4)  Charge Controller.  In order to make it possible so that solar panels are functional across as much of the day as possible, the actual power production rating of panels is considerably higher at full noon-day sun than what batteries are designed to receive.  To ensure that batteries receive a modulated and steady source of power and to protect the batteries from overheating during periods of more intense sunshine, charge controllers are always installed to modulate the power entering the batteries from the solar panels.

5)  Example.  The following system configuration shows a typical remote installation capable of supplying refrigeration, washer/dryer, lights, fans, satellite Internet, television, Direct TV, dishwasher, coffee maker and other small appliances, and fans.  In this case, the refrigeration is assumed to be 24-volt and the dryer is assumed to be a hybrid dryer with electrical power to spin and heating from natural gas.

• **Dataset excerpts**:

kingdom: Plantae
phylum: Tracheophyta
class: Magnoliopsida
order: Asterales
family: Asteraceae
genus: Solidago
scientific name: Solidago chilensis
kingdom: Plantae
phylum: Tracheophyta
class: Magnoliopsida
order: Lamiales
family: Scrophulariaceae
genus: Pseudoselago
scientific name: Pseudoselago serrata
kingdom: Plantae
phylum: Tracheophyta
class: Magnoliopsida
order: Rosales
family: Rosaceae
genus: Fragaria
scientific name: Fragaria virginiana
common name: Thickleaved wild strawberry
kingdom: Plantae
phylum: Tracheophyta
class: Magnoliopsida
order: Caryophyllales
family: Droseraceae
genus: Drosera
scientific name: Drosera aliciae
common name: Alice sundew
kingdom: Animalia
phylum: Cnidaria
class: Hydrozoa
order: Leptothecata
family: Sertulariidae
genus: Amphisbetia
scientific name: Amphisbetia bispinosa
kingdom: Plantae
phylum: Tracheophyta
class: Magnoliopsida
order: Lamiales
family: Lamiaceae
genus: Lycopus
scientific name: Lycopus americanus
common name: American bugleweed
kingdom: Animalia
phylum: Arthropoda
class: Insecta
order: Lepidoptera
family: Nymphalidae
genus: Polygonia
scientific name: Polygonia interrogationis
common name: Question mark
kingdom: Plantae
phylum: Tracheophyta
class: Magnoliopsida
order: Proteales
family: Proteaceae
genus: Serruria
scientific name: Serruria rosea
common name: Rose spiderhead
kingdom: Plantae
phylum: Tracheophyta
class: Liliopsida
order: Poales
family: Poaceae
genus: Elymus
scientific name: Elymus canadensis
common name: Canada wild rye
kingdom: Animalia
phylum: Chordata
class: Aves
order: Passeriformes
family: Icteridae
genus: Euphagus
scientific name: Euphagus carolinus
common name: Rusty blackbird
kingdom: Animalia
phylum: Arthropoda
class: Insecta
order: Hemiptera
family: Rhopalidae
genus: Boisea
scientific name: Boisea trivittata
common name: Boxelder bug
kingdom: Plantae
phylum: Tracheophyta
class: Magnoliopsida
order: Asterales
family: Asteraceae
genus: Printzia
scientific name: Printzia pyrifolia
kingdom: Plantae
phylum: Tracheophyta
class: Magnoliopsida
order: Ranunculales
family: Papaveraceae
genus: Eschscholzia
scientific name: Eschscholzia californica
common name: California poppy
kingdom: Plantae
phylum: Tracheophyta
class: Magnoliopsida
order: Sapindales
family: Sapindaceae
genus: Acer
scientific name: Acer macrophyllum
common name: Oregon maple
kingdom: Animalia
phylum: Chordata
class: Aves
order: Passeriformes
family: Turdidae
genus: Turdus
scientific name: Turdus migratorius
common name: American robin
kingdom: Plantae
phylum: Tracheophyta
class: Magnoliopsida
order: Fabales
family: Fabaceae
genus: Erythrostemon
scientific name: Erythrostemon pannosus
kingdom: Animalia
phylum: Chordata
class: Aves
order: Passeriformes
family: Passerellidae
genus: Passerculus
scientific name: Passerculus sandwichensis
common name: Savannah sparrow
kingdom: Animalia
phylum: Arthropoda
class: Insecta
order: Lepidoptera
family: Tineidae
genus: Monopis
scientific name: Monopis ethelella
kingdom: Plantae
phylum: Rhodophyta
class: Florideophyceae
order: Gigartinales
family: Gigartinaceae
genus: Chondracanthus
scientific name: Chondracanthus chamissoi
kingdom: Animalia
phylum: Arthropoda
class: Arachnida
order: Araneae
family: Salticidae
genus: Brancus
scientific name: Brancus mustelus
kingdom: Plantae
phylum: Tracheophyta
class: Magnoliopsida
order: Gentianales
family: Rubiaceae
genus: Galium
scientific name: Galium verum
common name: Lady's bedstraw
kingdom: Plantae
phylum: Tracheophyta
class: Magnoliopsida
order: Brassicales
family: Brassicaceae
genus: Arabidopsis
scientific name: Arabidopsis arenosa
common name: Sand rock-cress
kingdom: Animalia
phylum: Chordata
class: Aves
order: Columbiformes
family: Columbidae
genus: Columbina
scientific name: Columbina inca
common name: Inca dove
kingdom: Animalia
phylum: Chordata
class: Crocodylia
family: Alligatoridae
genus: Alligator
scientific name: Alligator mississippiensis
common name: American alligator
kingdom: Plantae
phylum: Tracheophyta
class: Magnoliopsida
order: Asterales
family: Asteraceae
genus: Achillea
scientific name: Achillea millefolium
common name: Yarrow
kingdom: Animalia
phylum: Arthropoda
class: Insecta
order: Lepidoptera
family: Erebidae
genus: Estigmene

• **Things to do**:
(1) Summarize the solar power excerpt in two sentences.
(2) Alter the solar power excerpt, starting with "5)  Example.  The" and going on through "from natural gas.", so that "24-volt" becomes "12-volt".

• **Answers to each task**:
(1) Because solar panels are rated to produce considerably more power at full noon-day sun than batteries are designed to receive, charge controllers are always installed to give the batteries a steady source of power and protect them from overheating. An example configuration shows a typical remote installation that can supply refrigeration, a washer/dryer, lights, fans, satellite Internet, television and small appliances, with the refrigeration assumed to be 24-volt and the dryer a hybrid that spins on electrical power and heats with natural gas.

(2)
5)  Example.  The following system configuration shows a typical remote installation capable of supplying refrigeration, washer/dryer, lights, fans, satellite Internet, television, Direct TV, dishwasher, coffee maker and other small appliances, and fans.  In this case, the refrigeration is assumed to be 12-volt and the dryer is assumed to be a hybrid dryer with electrical power to spin and heating from natural gas.